→ Try it: Can you find the lines of the listing that include "Medicina" and copy every one?

→ Extracted data:

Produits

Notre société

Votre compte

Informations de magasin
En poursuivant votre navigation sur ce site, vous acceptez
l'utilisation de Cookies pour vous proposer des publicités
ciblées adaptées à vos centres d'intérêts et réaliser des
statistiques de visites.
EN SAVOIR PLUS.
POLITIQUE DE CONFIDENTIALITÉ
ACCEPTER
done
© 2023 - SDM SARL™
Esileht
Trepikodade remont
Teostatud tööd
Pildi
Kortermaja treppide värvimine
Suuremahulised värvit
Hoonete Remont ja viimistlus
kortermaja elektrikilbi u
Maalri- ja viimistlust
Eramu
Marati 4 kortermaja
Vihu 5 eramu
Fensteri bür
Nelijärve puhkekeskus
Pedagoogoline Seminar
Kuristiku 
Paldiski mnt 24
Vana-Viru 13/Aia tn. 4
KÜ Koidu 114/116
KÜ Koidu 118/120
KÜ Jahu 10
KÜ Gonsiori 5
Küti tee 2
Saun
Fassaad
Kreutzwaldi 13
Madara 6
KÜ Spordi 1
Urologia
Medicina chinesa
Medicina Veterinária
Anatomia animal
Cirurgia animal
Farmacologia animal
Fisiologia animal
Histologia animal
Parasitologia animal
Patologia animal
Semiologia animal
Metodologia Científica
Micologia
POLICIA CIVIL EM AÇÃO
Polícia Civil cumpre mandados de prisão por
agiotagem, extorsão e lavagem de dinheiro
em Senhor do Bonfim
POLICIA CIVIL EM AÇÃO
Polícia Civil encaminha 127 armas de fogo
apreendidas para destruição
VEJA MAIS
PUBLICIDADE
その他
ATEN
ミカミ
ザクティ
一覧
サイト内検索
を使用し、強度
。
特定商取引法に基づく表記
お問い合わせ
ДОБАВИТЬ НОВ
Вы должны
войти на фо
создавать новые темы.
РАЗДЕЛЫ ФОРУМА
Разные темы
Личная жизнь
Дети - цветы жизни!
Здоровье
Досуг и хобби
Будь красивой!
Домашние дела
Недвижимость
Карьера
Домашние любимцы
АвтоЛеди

→ Finished task:
Medicina chinesa
Medicina Veterinária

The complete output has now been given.